_TRECHO_.
>>

A madrugada ingênua parece feita para eles...
Pequenina, ingênua miséria!
Adoráveis carvoierinhos que trabalhais como se brincásseis!
- Eh, carvoero!
Quando voltam, vêm mordendo num pão encarvoado,
Encarapitados nas alimárias,
Apostando corrida,
Dançando, bamboleando nas cangalhas como espantalhos desamparados!
"To speak or not to speak"
Sempre me chamou a atenção os diferentes graus de dificuldade dos diversos povos para aprender um novo idioma. Há alguns meses, participei de um encontro em Madri com neurocientistas de boa parte do mundo. O idioma oficial do encontro era o inglês, obviamente. Durante as aulas ministradas por franceses, pude notar a extrema dificuldade que eles possuíam em falar o inglês. Por outro lado, os falantes do Leste Europeu falavam um inglês bastante razoável, em sua maioria. Uma explicação para esse fato reside em capacidades diferentes que os homens possuem em analisar os fonemas de acordo com a língua materna. Explicando melhor: as línguas eslavas estimulam a audição em uma faixa entre 125 e 8000 Hz, contra 1000 a 2000 Hz do francês. Assim, a maior facilidade dos povos eslavos em aprender outro idioma pode estar associada a uma melhor percepção auditiva. Caso alguém se interesse, há uma excelente revisão na edição de novembro de 2006 da revista "La Recherche" (www.larecherche.fr), seção "Bac to basics: L'audition".
12.1.07
A criança e a creche
Ao chegar da casa de nossa sobrinha, minha mulher fez um comentário que despertou esse "post". Ela notou que a menina de um ano e oito meses estava falando muito melhor após os quase trinta dias de férias da creche. Durante esse período, a pequena tagarela esteve dia e noite junto de seus pais, também de férias. O estímulo mantido e incansável dos pais ou educadores é claramente decisivo no processo de aquisição da linguagem, tema que me é bastante caro. Noam Chomsky diz que a criança adquire uma língua específica com o uso de recursos limitados que lhe são apresentados pelos cuidadores. Pobre Terceiro Mundo com os cuidadores que possui...

<<

_DADOS PARA ANÁLISE_.
>>

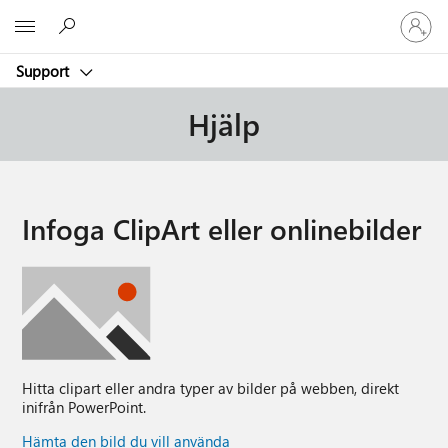
Logga
Microsoft
in
på
Support
ditt
konto
Hjälp
Infoga ClipArt eller onlinebilder
Hitta clipart eller andra typer av bilder på webben, direkt
inifrån PowerPoint.
Hämta den bild du vill använda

<<

_ATIVIDADES_.
- A) Copie palavra por palavra a passagem do trecho que começa nas palavras "Quando voltam, vêm" e para logo depois de "como espantalhos desamparados!".
- B) Responda com base no trecho:
(i) Em que cidade aconteceu o encontro com neurocientistas?
(ii) Que faixa de audição o francês estimula?
(iii) Quanto tempo duraram as férias da creche da menina?

_RESPOSTAS NUMERADAS_.
- A)
Quando voltam, vêm mordendo num pão encarvoado,
Encarapitados nas alimárias,
Apostando corrida,
Dançando, bamboleando nas cangalhas como espantalhos desamparados!

- B)
(i) Em Madri.
(ii) De 1000 a 2000 Hz.
(iii) Quase trinta dias.